*** Extract ***
Sunday, January 30, 2011


My first day being 40, I swear I got an email from some lawyer asking if my replaced hip was sore and giving me problems. Really? I found four gray hairs and I'm sure there are plenty more. I turned the TV on to a commercial about bladder control. I think someone is playing tricks on me. I'm not old. 40 is not old. But, do you remember being a kid and thinking that 40 was ancient? Do you ever remember thinking that your parents were young? That they were vibrant, fun-loving people who had social lives and did great things? Probably not. You just thought of them as parents. My mom was 26 when I was born so she was 40 when I was 14. I did not think of my single mom as a lady who could date or have a drink or play tennis or have fun. I just thought of her as a woman who wore curlers to bed and liked to knit scarves and blankets. It makes me think what my kids think of me. Granted, I don't wear curlers or knit, but I do like to read in bed and fancy a nice cup of tea every night. Oh, man, I'm my mother. They look at me now like I looked at her then. Yikes. I'm not saying there's anything wrong with getting older. I'm embracing my age. I don't want to be one of those moms that shares clothes with my daughter and hangs out with her and her friends. I guess I'm just in a weird place. I'm not what I used to be and I'm not where I'm going to be. So, I'm going to celebrate my life so that my life will be something to celebrate!

Wednesday, January 26, 2011

Be careful, little eyes

Oh, be careful little eyes, what you see. Oh, be careful little eyes, what you see. There's a Father up above, looking down in tender love, So be careful little eyes, what you see.
***
> **Directions**
1. Duplicate the stretch of the blog excerpt from "Oh, be careful little eyes, what you see. Oh, be" through "So be careful little eyes, what you see.".
2. Go on with the blog excerpt, picking up right after its final line.
*** Exercise data ***
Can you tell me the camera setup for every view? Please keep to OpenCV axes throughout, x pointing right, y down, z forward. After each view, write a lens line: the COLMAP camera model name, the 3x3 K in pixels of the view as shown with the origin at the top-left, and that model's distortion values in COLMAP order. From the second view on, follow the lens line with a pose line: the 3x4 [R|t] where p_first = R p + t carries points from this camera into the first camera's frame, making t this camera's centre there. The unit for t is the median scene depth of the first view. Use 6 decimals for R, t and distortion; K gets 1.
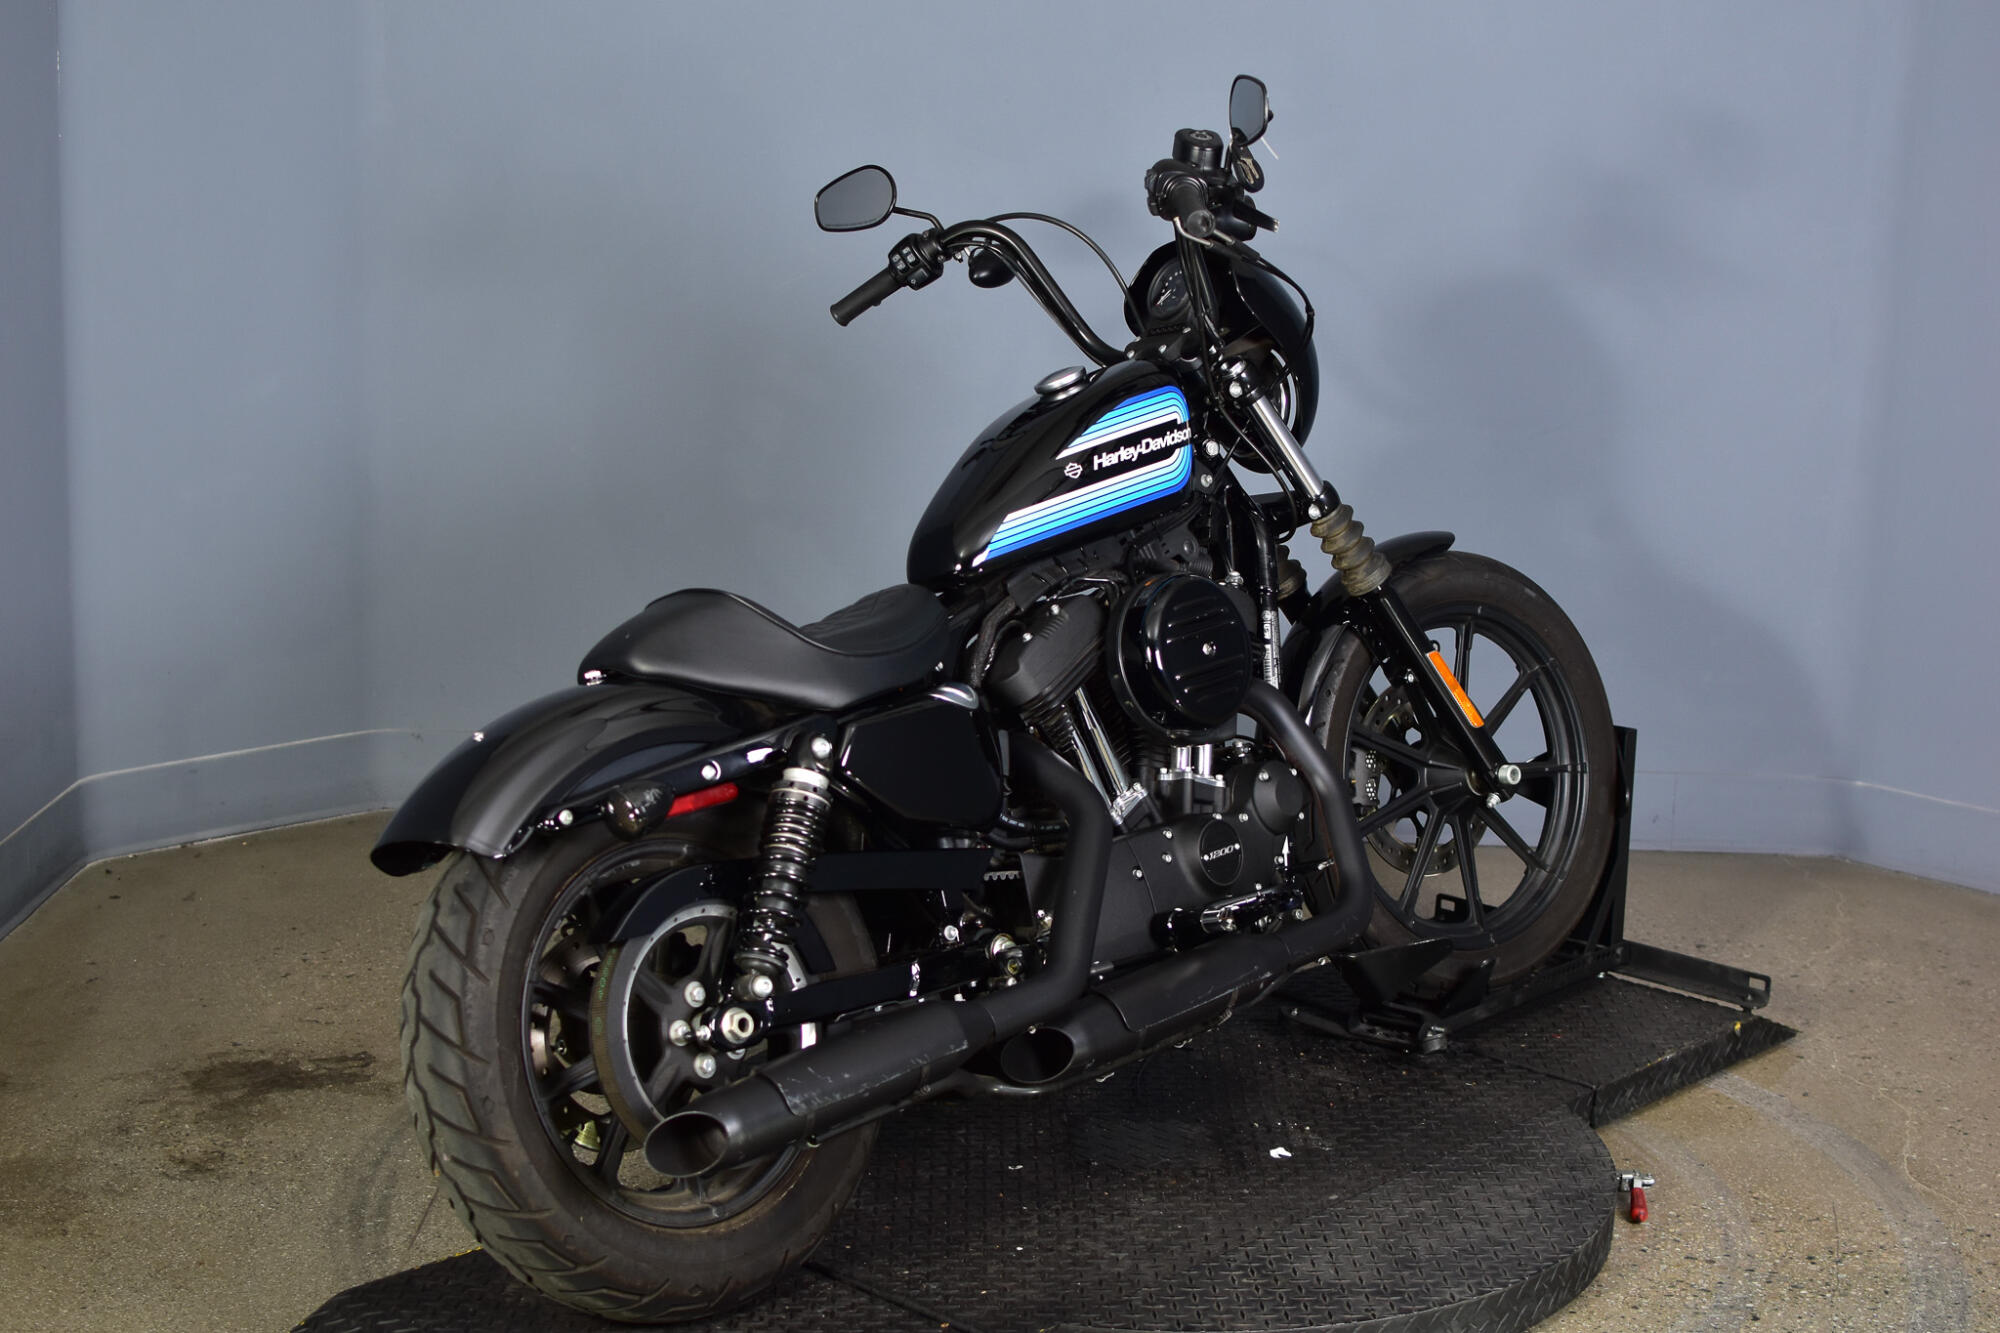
lens RADIAL K [[3023.2, 0, 1000.0], [0, 3023.2, 666.5], [0, 0, 1]] dist [-0.165388, -0.085204]
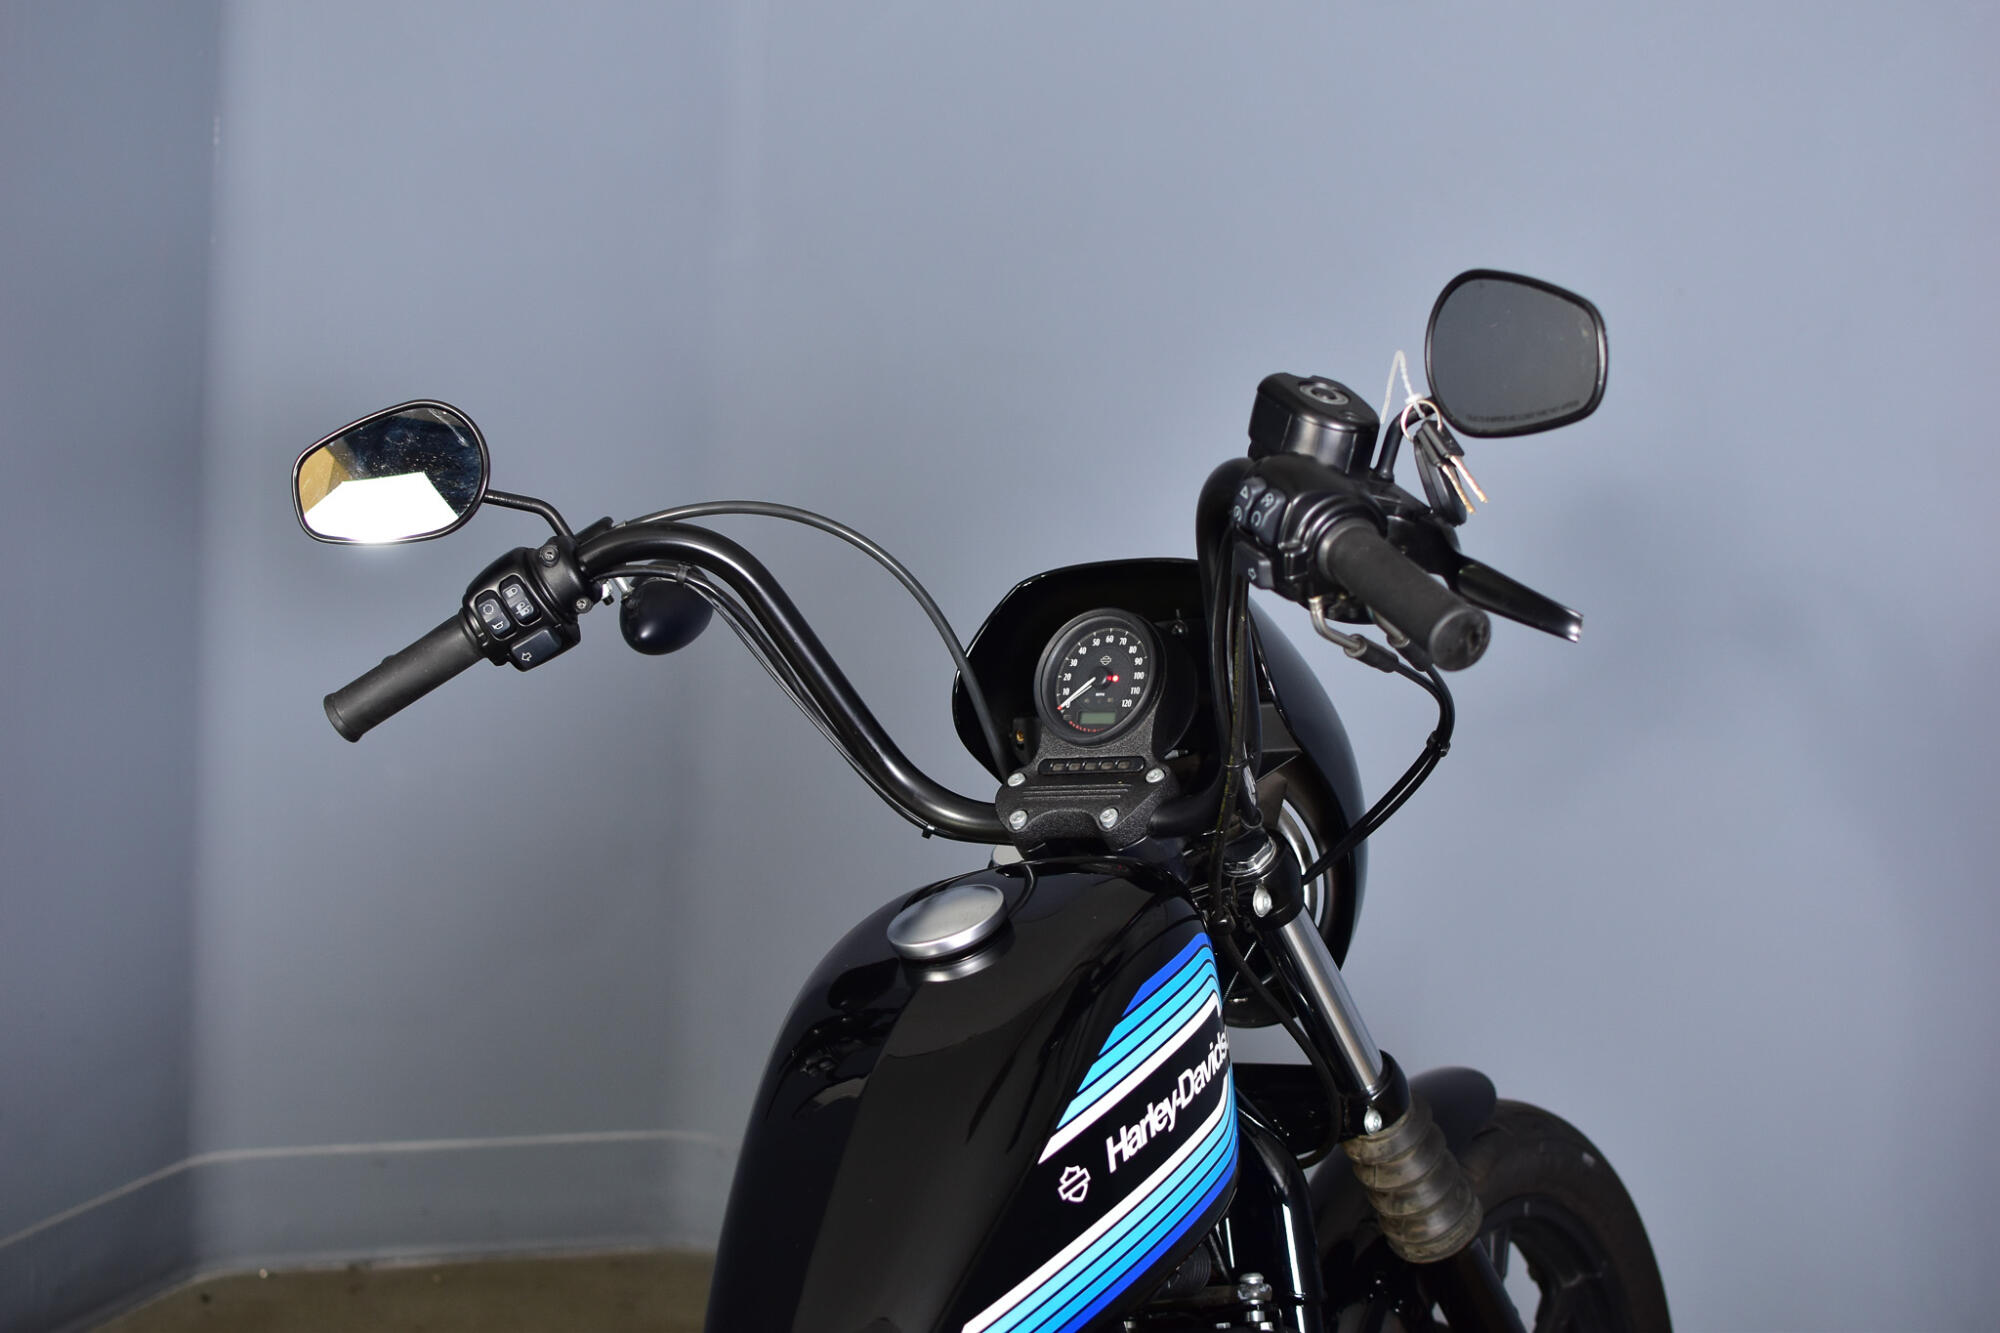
lens RADIAL K [[3023.2, 0, 1000.0], [0, 3023.2, 666.5], [0, 0, 1]] dist [-0.165388, -0.085204]
pose [[0.944876, -0.020936, 0.326759, -0.119938], [0.021893, 0.999760, 0.000749, -0.134898], [-0.326696, 0.006446, 0.945107, 0.583684]]
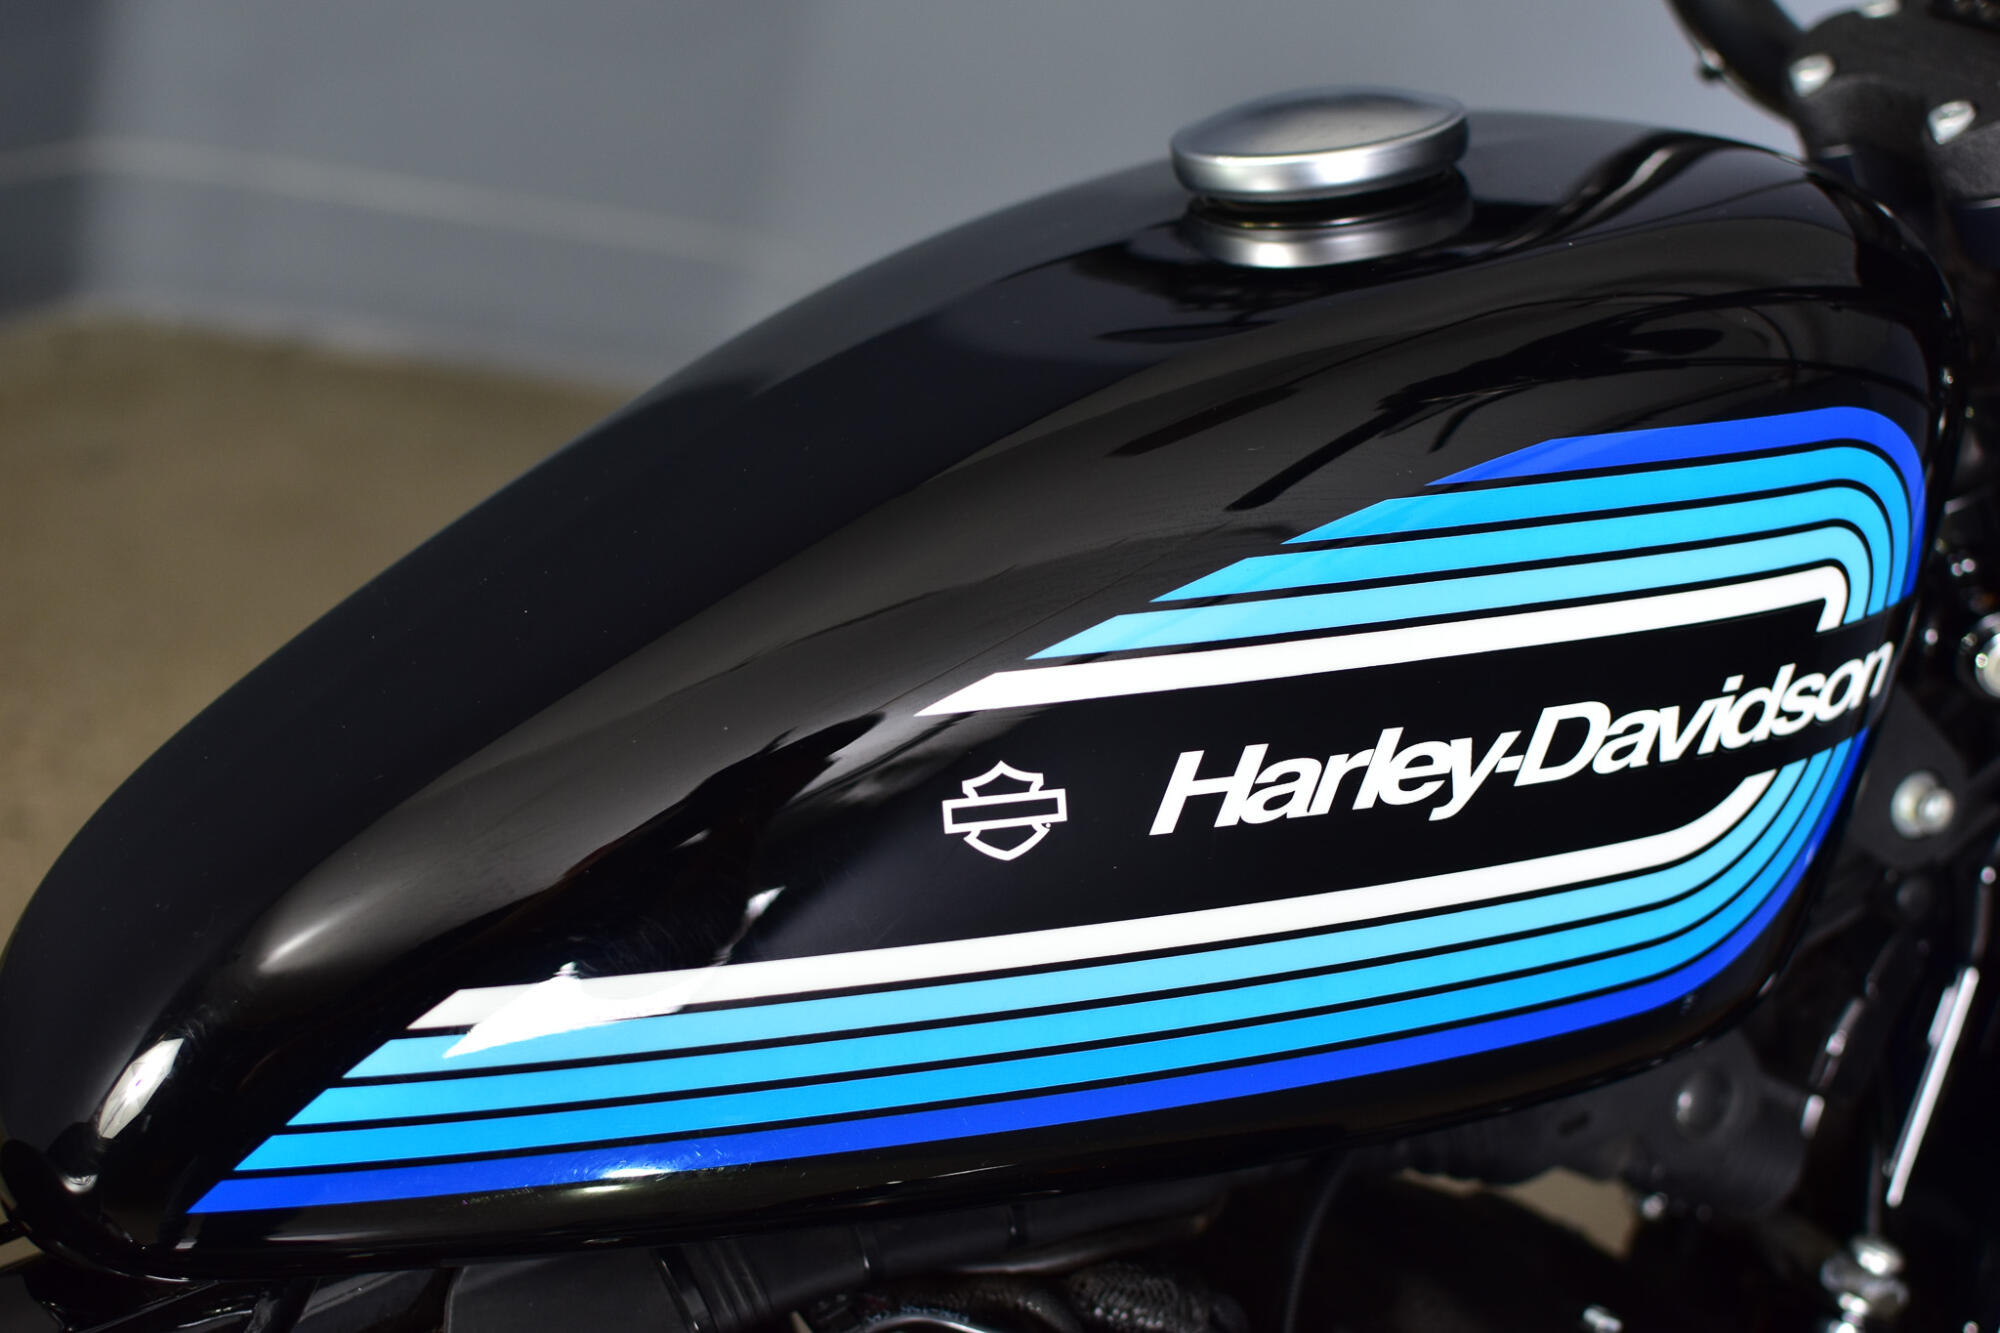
lens RADIAL K [[3023.2, 0, 1000.0], [0, 3023.2, 666.5], [0, 0, 1]] dist [-0.165388, -0.085204]
pose [[0.904361, 0.365025, -0.221108, 0.055271], [-0.293738, 0.908250, 0.297994, -0.116463], [0.309596, -0.204546, 0.928607, 0.828536]]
***
> **Answers to this exercise**
1.
Oh, be careful little eyes, what you see. Oh, be careful little eyes, what you see. There's a Father up above, looking down in tender love, So be careful little eyes, what you see.

2.
You may know it from Sunday school and it sounds so cute when kids are singing it. But think about it. Be careful little eyes what you see. Be careful little ears what you hear. Be careful little mouths what you say. Be careful little hands what you touch. Be careful little feet where you go. Those words of caution mean nothing if they come from a person who doesn't practice what she preaches. I can tell my daughters a hundred times a day not to do something, but if I do it then what am I teaching them? If I curse or call a bad driver an idiot or speak sarcastically or lose my temper - how can I expect them not to do the same? How can I scold them and tell them they're doing something wrong? You can tell your children over and over what to do in life but if you don't actually live it, you're doing them an injustice. Kids don't know enough to not do the wrong things they see other people do. My parents told me not to smoke (sometimes while they were holding a cigarette) and guess what? Yup. Couldn't have been more than 10 years old lighting up cigarettes in the park. There's a song by Casting Crowns that talks about those little eyes watching us. It's called "Slow Fade" and talks about the descent to darkness, how things don't just happen in an instant. Your child won't just overnight turn into a bad student or become promiscuous or act like a bully. These things happen slowly and because of that, you have time to stop it. But you can only stop it if you recognize it in yourself. Don't expect your kids to not try drugs if you smoke marijuana. Don't expect your daughter to not sleep with her boyfriend if you move in with yours before you're married. Don't expect your son to be nice to the "nerdy" kid at school when you call your non-athletic neighbor a pansy behind his back. People never crumble in a day, say the Casting Crowns lyrics. Families never crumble in a day. You don't think about it but what you do today will affect the way your kids are when they're 15 or 30 or 50. Be careful where you walk. Those little feet behind you are sure to follow in your footsteps.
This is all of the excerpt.